**Data shown:**
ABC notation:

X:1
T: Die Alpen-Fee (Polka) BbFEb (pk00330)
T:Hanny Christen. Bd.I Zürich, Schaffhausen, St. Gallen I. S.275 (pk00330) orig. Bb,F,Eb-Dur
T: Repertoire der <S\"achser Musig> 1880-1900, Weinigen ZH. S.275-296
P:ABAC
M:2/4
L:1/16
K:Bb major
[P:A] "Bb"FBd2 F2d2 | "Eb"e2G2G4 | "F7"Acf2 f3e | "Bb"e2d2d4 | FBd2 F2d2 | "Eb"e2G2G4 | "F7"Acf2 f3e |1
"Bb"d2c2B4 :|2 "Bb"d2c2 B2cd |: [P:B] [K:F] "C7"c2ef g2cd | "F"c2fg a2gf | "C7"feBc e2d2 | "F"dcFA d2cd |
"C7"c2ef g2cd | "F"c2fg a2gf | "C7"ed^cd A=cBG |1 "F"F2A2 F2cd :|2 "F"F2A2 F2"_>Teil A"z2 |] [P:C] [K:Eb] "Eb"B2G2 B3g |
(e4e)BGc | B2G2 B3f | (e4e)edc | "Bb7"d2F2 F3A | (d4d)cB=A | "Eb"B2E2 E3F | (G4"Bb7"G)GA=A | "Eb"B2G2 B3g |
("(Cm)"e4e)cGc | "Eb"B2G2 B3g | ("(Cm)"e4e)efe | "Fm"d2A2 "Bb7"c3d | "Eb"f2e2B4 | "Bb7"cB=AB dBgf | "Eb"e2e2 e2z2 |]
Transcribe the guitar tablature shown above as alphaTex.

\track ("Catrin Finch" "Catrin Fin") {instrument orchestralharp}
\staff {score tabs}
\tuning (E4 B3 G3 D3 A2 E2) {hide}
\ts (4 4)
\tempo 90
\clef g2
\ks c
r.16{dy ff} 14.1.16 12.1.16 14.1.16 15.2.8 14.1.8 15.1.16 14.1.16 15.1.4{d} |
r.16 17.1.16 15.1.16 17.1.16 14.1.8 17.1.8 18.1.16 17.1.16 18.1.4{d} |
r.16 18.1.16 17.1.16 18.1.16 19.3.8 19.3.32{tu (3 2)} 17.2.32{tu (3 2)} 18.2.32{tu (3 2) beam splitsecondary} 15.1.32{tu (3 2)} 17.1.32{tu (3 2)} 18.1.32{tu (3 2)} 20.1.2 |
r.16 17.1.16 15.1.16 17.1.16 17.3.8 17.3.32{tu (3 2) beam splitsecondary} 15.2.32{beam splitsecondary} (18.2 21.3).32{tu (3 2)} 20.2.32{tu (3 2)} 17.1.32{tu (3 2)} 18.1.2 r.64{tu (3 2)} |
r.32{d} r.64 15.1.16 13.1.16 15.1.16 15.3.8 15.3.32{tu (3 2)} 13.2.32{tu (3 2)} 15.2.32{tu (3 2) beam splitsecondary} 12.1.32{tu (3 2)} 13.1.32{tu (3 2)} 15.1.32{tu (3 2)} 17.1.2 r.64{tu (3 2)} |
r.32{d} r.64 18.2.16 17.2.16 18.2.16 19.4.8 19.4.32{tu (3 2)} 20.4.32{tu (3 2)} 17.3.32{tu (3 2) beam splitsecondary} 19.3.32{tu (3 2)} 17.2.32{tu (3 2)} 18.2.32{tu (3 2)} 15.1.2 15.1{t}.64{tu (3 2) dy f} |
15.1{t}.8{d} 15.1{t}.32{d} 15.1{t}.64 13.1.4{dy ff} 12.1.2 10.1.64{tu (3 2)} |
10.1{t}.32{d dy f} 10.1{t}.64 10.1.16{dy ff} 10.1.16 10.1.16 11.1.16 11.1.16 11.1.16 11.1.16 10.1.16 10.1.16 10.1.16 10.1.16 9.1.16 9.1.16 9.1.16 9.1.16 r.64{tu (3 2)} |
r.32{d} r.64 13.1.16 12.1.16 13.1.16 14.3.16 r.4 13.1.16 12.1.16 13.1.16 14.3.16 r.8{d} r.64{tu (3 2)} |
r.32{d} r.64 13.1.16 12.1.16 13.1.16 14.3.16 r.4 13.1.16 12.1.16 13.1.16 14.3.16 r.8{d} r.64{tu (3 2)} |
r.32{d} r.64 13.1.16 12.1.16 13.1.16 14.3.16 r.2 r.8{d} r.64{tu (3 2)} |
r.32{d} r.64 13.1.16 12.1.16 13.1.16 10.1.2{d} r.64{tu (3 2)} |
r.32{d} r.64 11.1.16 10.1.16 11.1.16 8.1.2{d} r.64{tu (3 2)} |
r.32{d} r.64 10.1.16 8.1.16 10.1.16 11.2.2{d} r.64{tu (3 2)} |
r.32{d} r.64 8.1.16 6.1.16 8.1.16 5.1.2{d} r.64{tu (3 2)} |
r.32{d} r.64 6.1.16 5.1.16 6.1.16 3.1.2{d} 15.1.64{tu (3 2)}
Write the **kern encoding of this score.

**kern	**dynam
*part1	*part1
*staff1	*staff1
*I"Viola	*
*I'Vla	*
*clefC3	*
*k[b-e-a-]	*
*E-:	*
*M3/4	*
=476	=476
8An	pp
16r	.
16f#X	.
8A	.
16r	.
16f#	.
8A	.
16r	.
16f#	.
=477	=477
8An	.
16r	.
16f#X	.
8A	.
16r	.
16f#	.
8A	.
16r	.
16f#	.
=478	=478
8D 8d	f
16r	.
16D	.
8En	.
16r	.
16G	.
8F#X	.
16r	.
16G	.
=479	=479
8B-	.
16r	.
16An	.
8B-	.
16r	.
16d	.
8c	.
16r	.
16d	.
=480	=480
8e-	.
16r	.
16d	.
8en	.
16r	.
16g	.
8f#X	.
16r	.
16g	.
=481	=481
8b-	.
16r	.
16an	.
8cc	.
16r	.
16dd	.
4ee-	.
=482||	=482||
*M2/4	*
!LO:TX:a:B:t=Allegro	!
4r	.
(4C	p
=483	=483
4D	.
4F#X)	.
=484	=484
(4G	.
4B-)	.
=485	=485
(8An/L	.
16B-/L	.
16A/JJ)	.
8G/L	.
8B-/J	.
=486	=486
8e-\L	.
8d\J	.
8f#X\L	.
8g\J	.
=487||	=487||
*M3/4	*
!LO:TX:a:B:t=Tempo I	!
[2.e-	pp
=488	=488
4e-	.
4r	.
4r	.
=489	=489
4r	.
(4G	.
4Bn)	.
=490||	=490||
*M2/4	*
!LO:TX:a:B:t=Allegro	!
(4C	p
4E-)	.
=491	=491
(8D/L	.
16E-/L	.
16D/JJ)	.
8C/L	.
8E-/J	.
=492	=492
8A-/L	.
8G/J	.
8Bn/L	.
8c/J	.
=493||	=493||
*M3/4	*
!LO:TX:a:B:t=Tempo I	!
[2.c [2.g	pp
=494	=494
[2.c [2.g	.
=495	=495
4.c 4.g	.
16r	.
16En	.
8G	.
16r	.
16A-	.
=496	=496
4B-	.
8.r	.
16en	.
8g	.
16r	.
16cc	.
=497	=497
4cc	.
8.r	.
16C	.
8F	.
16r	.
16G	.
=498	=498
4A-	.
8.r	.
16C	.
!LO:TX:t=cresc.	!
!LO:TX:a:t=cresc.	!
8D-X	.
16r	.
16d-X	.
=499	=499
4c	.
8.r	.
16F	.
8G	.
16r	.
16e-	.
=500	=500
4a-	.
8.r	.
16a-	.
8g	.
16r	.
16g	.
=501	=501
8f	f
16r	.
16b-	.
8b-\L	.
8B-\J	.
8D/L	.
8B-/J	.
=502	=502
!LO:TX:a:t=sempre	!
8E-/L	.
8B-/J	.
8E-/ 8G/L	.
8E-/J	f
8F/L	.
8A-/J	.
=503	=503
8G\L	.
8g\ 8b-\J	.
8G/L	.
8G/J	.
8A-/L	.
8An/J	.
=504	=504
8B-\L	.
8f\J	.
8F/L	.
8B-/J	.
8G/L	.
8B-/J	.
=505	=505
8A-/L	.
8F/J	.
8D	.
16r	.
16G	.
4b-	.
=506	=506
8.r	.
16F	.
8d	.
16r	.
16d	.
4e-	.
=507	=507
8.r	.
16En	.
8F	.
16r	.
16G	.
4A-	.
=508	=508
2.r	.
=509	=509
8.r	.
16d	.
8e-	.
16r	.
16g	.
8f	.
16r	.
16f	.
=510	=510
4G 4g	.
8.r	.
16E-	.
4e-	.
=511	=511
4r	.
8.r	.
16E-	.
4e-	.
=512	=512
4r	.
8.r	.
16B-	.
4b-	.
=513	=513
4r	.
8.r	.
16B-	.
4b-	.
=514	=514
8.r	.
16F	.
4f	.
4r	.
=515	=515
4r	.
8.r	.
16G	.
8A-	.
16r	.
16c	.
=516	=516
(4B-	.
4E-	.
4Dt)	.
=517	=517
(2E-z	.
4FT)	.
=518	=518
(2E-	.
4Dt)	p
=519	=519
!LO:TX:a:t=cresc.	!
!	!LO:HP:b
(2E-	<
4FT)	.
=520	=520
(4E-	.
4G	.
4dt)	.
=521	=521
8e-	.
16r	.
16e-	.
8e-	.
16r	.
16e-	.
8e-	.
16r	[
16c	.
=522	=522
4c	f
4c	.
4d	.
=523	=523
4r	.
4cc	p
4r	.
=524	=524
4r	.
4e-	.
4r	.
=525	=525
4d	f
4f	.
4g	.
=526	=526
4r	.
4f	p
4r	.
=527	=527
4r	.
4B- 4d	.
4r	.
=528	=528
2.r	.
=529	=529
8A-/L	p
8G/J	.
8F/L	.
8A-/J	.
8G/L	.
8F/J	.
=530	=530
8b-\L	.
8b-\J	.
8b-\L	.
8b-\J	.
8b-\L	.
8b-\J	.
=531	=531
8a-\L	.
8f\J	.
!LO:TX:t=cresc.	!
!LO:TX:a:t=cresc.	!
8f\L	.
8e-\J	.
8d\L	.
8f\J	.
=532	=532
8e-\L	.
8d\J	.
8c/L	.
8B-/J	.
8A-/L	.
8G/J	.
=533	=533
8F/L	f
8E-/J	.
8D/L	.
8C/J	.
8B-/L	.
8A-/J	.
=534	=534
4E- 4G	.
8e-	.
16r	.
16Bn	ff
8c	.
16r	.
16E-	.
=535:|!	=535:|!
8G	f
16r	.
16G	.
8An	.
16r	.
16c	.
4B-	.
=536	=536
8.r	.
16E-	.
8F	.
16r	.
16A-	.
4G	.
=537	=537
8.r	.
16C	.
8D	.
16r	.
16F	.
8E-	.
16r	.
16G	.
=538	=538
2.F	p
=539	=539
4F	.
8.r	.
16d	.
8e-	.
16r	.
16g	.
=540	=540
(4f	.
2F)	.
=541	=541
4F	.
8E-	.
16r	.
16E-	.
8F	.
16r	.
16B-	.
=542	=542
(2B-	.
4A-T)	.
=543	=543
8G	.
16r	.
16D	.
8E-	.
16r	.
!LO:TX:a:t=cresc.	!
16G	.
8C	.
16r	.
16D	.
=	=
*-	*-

**Job:**
Could you return every line of the data above, without changes, from its first line through the line containing "Transcribe the guitar", both included?

**Complete answer:**
ABC notation:

X:1
T: Die Alpen-Fee (Polka) BbFEb (pk00330)
T:Hanny Christen. Bd.I Zürich, Schaffhausen, St. Gallen I. S.275 (pk00330) orig. Bb,F,Eb-Dur
T: Repertoire der <S\"achser Musig> 1880-1900, Weinigen ZH. S.275-296
P:ABAC
M:2/4
L:1/16
K:Bb major
[P:A] "Bb"FBd2 F2d2 | "Eb"e2G2G4 | "F7"Acf2 f3e | "Bb"e2d2d4 | FBd2 F2d2 | "Eb"e2G2G4 | "F7"Acf2 f3e |1
"Bb"d2c2B4 :|2 "Bb"d2c2 B2cd |: [P:B] [K:F] "C7"c2ef g2cd | "F"c2fg a2gf | "C7"feBc e2d2 | "F"dcFA d2cd |
"C7"c2ef g2cd | "F"c2fg a2gf | "C7"ed^cd A=cBG |1 "F"F2A2 F2cd :|2 "F"F2A2 F2"_>Teil A"z2 |] [P:C] [K:Eb] "Eb"B2G2 B3g |
(e4e)BGc | B2G2 B3f | (e4e)edc | "Bb7"d2F2 F3A | (d4d)cB=A | "Eb"B2E2 E3F | (G4"Bb7"G)GA=A | "Eb"B2G2 B3g |
("(Cm)"e4e)cGc | "Eb"B2G2 B3g | ("(Cm)"e4e)efe | "Fm"d2A2 "Bb7"c3d | "Eb"f2e2B4 | "Bb7"cB=AB dBgf | "Eb"e2e2 e2z2 |]
Transcribe the guitar tablature shown above as alphaTex.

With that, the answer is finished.